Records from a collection
____________________

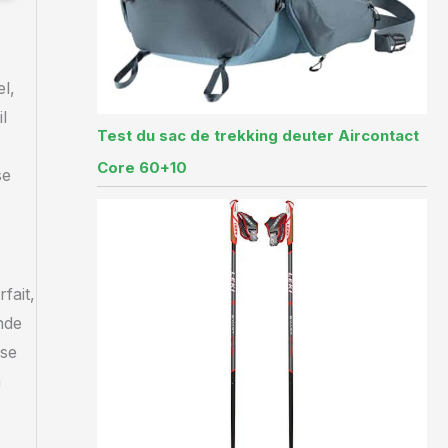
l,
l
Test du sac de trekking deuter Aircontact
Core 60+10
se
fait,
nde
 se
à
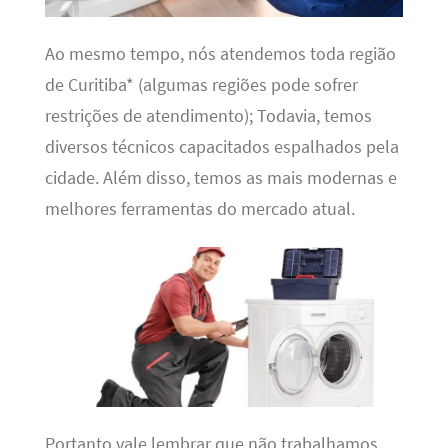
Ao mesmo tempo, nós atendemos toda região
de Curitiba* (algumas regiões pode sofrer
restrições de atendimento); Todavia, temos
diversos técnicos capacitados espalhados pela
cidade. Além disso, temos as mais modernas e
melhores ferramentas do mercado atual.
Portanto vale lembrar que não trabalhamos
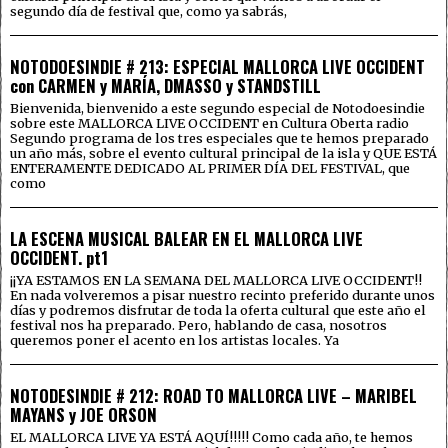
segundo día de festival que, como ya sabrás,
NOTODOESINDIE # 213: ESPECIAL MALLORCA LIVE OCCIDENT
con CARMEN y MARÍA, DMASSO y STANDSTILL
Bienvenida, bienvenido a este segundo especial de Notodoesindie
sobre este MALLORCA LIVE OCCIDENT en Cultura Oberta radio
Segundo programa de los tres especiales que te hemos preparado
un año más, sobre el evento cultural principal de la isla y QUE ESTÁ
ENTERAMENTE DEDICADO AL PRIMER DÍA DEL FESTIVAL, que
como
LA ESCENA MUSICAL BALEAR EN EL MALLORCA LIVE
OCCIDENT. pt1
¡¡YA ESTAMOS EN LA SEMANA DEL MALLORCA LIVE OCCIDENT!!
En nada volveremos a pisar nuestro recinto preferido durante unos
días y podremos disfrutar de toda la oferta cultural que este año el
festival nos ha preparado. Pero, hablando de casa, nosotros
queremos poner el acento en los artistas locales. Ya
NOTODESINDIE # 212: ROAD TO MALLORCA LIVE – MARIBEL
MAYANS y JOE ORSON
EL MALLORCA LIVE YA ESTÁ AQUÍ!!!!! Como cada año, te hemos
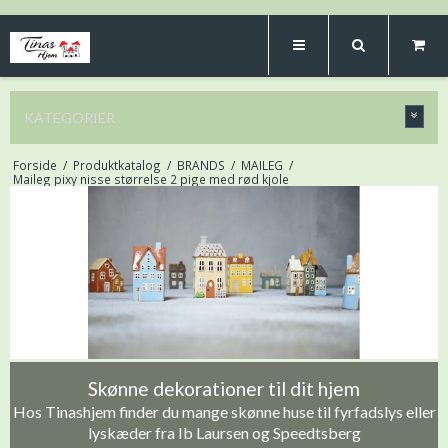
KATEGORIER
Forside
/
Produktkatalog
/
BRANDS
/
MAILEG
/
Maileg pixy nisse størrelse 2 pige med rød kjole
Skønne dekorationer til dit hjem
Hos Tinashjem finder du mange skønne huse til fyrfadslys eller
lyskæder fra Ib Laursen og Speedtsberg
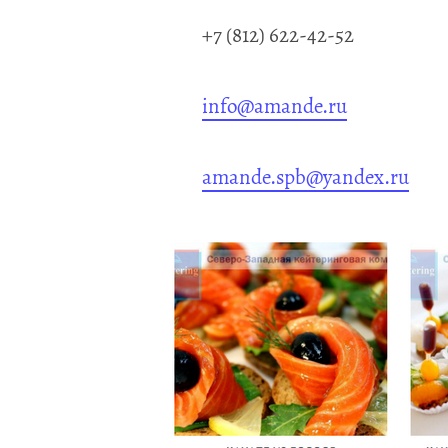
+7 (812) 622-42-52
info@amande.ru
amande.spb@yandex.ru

____________________

Directions for this task
Edit these lines so that "Curitiba" becomes "Florianópolis" and nothing else changes. Omit the pictures from your answer.

Response to this exercise
l,
l
Test du sac de trekking deuter Aircontact
Core 60+10
se
fait,
nde
 se
à
Ao mesmo tempo, nós atendemos toda região
de Florianópolis* (algumas regiões pode sofrer
restrições de atendimento); Todavia, temos
diversos técnicos capacitados espalhados pela
cidade. Além disso, temos as mais modernas e
melhores ferramentas do mercado atual.
Portanto vale lembrar que não trabalhamos
segundo día de festival que, como ya sabrás,
NOTODOESINDIE # 213: ESPECIAL MALLORCA LIVE OCCIDENT
con CARMEN y MARÍA, DMASSO y STANDSTILL
Bienvenida, bienvenido a este segundo especial de Notodoesindie
sobre este MALLORCA LIVE OCCIDENT en Cultura Oberta radio
Segundo programa de los tres especiales que te hemos preparado
un año más, sobre el evento cultural principal de la isla y QUE ESTÁ
ENTERAMENTE DEDICADO AL PRIMER DÍA DEL FESTIVAL, que
como
LA ESCENA MUSICAL BALEAR EN EL MALLORCA LIVE
OCCIDENT. pt1
¡¡YA ESTAMOS EN LA SEMANA DEL MALLORCA LIVE OCCIDENT!!
En nada volveremos a pisar nuestro recinto preferido durante unos
días y podremos disfrutar de toda la oferta cultural que este año el
festival nos ha preparado. Pero, hablando de casa, nosotros
queremos poner el acento en los artistas locales. Ya
NOTODESINDIE # 212: ROAD TO MALLORCA LIVE – MARIBEL
MAYANS y JOE ORSON
EL MALLORCA LIVE YA ESTÁ AQUÍ!!!!! Como cada año, te hemos
KATEGORIER
Forside
/
Produktkatalog
/
BRANDS
/
MAILEG
/
Maileg pixy nisse størrelse 2 pige med rød kjole
Skønne dekorationer til dit hjem
Hos Tinashjem finder du mange skønne huse til fyrfadslys eller
lyskæder fra Ib Laursen og Speedtsberg
+7 (812) 622-42-52
info@amande.ru
amande.spb@yandex.ru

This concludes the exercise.